今日のテーマは不平等です。ロンドンに来てからというもの、いろんな不平等を見る機会があります。日本にも不平等はあるのでしょうが、あからさまに違う場面というのは、日本以外でよく見ます。
貿易の歴史的変遷
まずは貿易の歴史的変遷が説明されました。20世紀前半は輸送コストの低下が、後半は関税の引き下げが世界貿易を促進してきました。1930年代から1994年にかけて、関税は約87%も低下。これにより、世界のGDP成長率を上回るペースで貿易が拡大しました。
貿易は国の収入と密接に結びついており、先進国はサービス貿易に強みを持ち、新興市場やドイツなどの国は製造業貿易を牽引しています。また、地理的な影響は依然として大きく、フランスやドイツ、インドなどの貿易パートナーの選択に地理的な近接性が反映されています。
比較優位の原則と貿易のメリット
各国が貿易を行う主な理由として、「比較優位の理論」が挙げられます。デイヴィッド・リカードが提唱したこの理論は、絶対的な生産性ではなく、相対的な生産性の差異が貿易を生むとしています。比較優位に基づく分業と特化が、全ての国に利益をもたらすというのがこの理論の核心です。例えば、米英の歴史的なデータでは、米国が全産業で絶対的優位を持っていても、英国は比較優位のある産業で輸出を伸ばすことができました。
不平等と雇用への影響
しかししかし、貿易は国内の格差拡大をもたらす可能性があります。貿易の利点は国全体にとって利益をもたらすことですが、その利益の分配には不平等が生じることがよくあります。特定の産業が拡大する一方で、他の産業が衰退し、それが雇用と賃金格差を引き起こします。特に技能労働者が需要を増す一方で、非技能労働者は需要が低下して、低賃金に陥る可能性があります。

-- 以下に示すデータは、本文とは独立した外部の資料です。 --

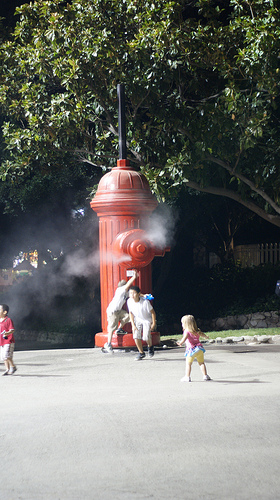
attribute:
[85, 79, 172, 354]
fire hydrant — large, red, enormous, oversized, fake, giant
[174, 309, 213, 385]
kid — playing, young, little, blonde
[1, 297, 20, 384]
kid — playing, small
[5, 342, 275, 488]
road — concrete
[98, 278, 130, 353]
kid — playing, young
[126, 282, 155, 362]
kid — playing, running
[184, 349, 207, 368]
shorts — yellow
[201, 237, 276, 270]
fence — white, wooden, wood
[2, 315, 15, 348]
shirt — red, pink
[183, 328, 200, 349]
shirt — pink, blue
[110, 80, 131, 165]
pole — black, large, metal, tall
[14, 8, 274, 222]
tree — large, green, huge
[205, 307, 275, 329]
border — stone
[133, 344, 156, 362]
sneakers — black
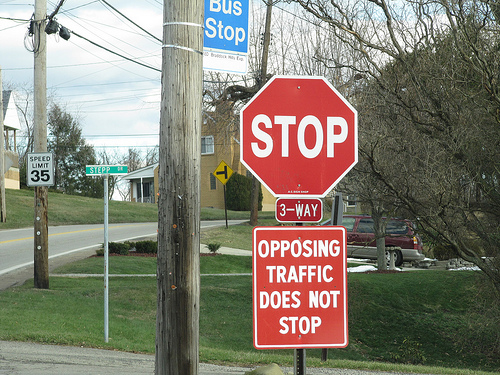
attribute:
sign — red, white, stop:
[246, 72, 357, 202]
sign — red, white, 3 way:
[274, 202, 327, 227]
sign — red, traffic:
[244, 225, 351, 352]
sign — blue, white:
[203, 4, 249, 52]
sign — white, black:
[31, 150, 58, 190]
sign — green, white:
[84, 159, 129, 174]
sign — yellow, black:
[211, 156, 230, 184]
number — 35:
[28, 169, 54, 181]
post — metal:
[95, 186, 123, 345]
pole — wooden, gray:
[167, 69, 198, 333]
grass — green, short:
[38, 305, 73, 328]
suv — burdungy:
[345, 214, 416, 267]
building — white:
[4, 87, 17, 187]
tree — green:
[418, 82, 485, 128]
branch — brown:
[411, 91, 430, 115]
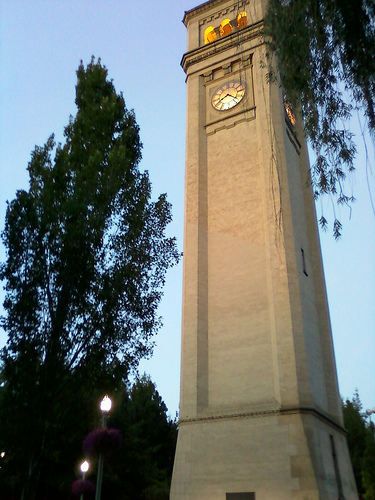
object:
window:
[200, 11, 246, 44]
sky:
[1, 1, 375, 423]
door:
[329, 433, 345, 500]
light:
[201, 10, 245, 45]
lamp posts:
[95, 411, 111, 497]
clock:
[210, 81, 247, 113]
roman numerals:
[233, 87, 243, 103]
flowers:
[84, 425, 123, 454]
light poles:
[93, 410, 115, 500]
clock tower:
[169, 0, 359, 500]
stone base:
[168, 416, 362, 499]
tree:
[0, 52, 183, 500]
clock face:
[282, 100, 297, 128]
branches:
[309, 79, 374, 243]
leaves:
[333, 219, 343, 240]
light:
[203, 23, 213, 45]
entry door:
[326, 434, 347, 498]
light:
[99, 395, 114, 415]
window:
[298, 247, 308, 274]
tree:
[275, 0, 375, 242]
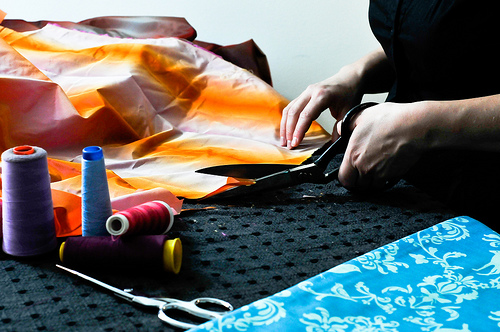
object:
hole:
[235, 268, 247, 275]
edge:
[463, 215, 500, 242]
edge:
[195, 170, 260, 180]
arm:
[405, 95, 499, 149]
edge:
[380, 89, 500, 106]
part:
[300, 94, 321, 122]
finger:
[290, 96, 327, 148]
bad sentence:
[296, 246, 304, 252]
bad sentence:
[273, 227, 285, 233]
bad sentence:
[294, 225, 308, 231]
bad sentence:
[337, 219, 353, 225]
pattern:
[488, 307, 500, 328]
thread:
[110, 198, 170, 238]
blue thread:
[78, 147, 117, 238]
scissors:
[55, 261, 236, 329]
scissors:
[193, 101, 380, 205]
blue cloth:
[184, 216, 500, 331]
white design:
[471, 230, 499, 279]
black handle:
[315, 101, 378, 172]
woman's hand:
[330, 99, 432, 192]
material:
[0, 23, 338, 239]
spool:
[55, 237, 189, 275]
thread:
[63, 232, 169, 274]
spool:
[7, 142, 38, 158]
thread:
[4, 142, 57, 258]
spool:
[79, 147, 110, 161]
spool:
[103, 199, 175, 236]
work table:
[6, 160, 499, 332]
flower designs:
[196, 286, 295, 331]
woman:
[280, 0, 500, 192]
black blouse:
[366, 0, 500, 109]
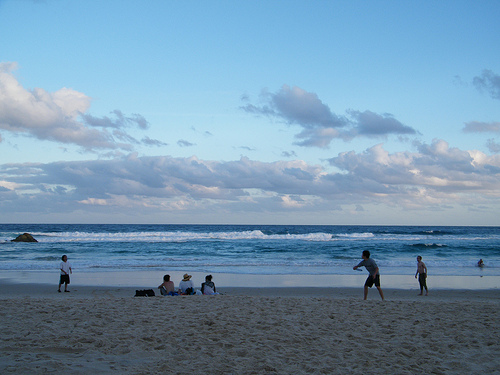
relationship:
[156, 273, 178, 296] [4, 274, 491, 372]
person on beach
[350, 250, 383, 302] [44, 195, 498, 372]
man on beach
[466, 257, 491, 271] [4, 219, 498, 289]
person in water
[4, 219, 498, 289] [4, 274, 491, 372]
water near beach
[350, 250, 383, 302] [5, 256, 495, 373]
man on beach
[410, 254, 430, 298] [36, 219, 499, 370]
man on beach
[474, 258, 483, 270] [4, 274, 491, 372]
person swimming near beach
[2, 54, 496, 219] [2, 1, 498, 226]
clouds in sky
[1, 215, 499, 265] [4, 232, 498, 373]
waves crashing on beach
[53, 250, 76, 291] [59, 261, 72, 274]
man wearing shirt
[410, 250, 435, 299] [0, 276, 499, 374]
man standing on beach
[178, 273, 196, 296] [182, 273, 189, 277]
person wears hat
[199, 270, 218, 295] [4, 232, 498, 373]
person on beach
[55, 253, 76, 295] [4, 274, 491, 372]
man on beach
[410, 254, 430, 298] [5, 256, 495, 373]
man on beach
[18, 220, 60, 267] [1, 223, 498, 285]
large rocks in water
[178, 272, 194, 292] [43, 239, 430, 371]
person on beach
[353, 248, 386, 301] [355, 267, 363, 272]
man holding frisbee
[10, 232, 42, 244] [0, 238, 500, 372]
large rocks next to shore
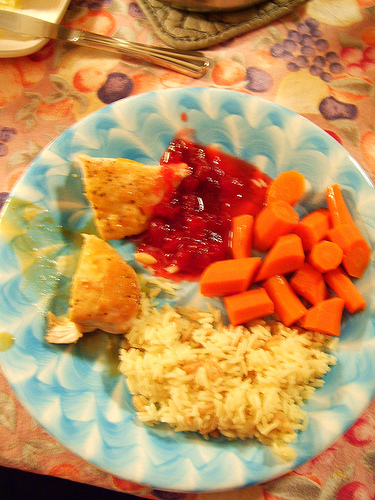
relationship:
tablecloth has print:
[1, 1, 373, 498] [4, 3, 375, 192]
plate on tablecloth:
[0, 86, 374, 490] [1, 1, 373, 498]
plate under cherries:
[0, 86, 374, 490] [132, 136, 273, 285]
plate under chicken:
[0, 86, 374, 490] [48, 155, 190, 345]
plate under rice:
[0, 86, 374, 490] [116, 294, 340, 465]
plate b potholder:
[0, 86, 374, 490] [132, 0, 306, 52]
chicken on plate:
[48, 155, 190, 345] [0, 86, 374, 490]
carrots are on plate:
[200, 171, 371, 338] [0, 86, 374, 490]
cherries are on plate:
[132, 136, 273, 285] [0, 86, 374, 490]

かつ、ロボットやオートメーションの発達は、低スキルの労働者の仕事を奪いますから、不平等を加速させる要因となり、特に製造業の雇用機会に大きな影響を与えています。例えば、アメリカでは地域ごとにロボット導入が進むことで、賃金低下と失業のリスクが拡大しているそうです。
いわゆる「チャイナショック」による地域経済への打撃
チャイナショックは、中国が製造業分野で国際競争力を強め、先進国(特に米国)における製造業の雇用減少や賃金格差を引き起こした現象を指します。研究によると、中国からの輸入増加は、米国の製造業雇用の減少、賃金水準の低下、労働市場参加率の低下を引き起こしたとされています。
新たな貿易戦争の展開
近年の米中貿易戦争や、2024年の米国とEUの間の関税引き上げ競争など、貿易制限が再び注目されています。背景には、不公正な貿易慣行や戦略的産業の保護といった政策的な動機が存在します。

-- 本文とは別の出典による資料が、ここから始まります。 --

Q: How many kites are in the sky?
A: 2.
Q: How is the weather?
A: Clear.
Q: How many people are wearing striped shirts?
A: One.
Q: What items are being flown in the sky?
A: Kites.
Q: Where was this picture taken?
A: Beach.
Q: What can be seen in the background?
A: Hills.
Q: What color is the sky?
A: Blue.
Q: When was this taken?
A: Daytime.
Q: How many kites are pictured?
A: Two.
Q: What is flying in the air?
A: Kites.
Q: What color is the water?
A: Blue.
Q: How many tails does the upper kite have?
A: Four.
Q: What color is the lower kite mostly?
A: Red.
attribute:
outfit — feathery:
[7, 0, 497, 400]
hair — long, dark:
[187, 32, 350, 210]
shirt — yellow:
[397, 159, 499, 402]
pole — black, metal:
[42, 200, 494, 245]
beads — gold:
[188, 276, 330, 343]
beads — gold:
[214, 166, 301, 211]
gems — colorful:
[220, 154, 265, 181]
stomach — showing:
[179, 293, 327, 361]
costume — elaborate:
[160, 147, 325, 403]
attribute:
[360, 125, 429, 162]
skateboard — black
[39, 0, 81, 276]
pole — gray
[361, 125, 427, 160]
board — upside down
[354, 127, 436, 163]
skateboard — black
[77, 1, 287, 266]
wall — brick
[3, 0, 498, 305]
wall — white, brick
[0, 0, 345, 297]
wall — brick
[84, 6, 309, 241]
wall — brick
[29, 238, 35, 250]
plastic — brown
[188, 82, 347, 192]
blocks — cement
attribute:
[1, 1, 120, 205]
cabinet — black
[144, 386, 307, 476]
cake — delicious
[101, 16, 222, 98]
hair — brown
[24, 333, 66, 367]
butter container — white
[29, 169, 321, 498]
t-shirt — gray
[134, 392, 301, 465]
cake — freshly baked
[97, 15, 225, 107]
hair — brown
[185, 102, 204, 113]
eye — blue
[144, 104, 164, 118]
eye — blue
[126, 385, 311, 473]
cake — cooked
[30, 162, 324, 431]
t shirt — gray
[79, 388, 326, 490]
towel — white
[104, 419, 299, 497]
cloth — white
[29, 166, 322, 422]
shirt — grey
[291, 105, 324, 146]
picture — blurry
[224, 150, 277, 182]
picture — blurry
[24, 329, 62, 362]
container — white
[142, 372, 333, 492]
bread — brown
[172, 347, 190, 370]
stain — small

(例)2024年、バイデン政権は以下の分野で対中関税を大幅に引き上げることを表明:
鉄鋼・アルミニウム:25%
半導体:50%(2025年まで)
電気自動車:100%
バッテリー関連:25%
太陽光パネル:50% EUも同様の措置に追随し、中国は戦略的な報復を宣言
ポピュリズムの台頭
経済が好調な時期には、国民は貿易による低価格の恩恵を享受し、失業率も低く抑えられます。しかし、景気が低迷し、特に非技能労働者の失業率が上昇すると、グローバリゼーションに対する反発が強まります。米国では、中国からの安価な輸入品が国内製造業に与えた影響(「チャイナショック」)が、特定の地域における反グローバリゼーションの動きを助長し、それが2016年の大統領選挙にも影響を与えました。
保護主義の台頭
ここ数年、特に米中貿易戦争以降、各国が「保護主義」にシフトしつつあります。保護主義とは、自国の産業を守るために他国からの輸入品に高い関税をかけたり、輸入を制限したりする政策です。短期的には、例えばアメリカ国内の産業を守ることができますが、長期的には逆効果になる可能性があるとされています。国際通貨基金(IMF)の調査では、関税が高くなると、輸入コストが上がり、消費者の負担が増えるだけでなく、企業の競争力も低下してしまうことがわかっています。
経済よりも政治?
これは私の感想です。上記のように、保護主義は長期的に経済に良くないということは理論上わかっているはずなのに、各国はそれをしない。なぜなのか。①目先の利益を優先せざるを得ないほど自国の経済が弱くなっている。②ポピュリズムの台頭により、不満を持っている層の人気を取ることが求められる。③経済よりも政治を優先している。ということなのかな?と。
なんでこんなことになるかっていうと、結局自国内の貧富の格差も大きな理由なのでは?って思うんですけどもね。なんか自分的にはあまり結論出ないので、ご意見お待ちしています。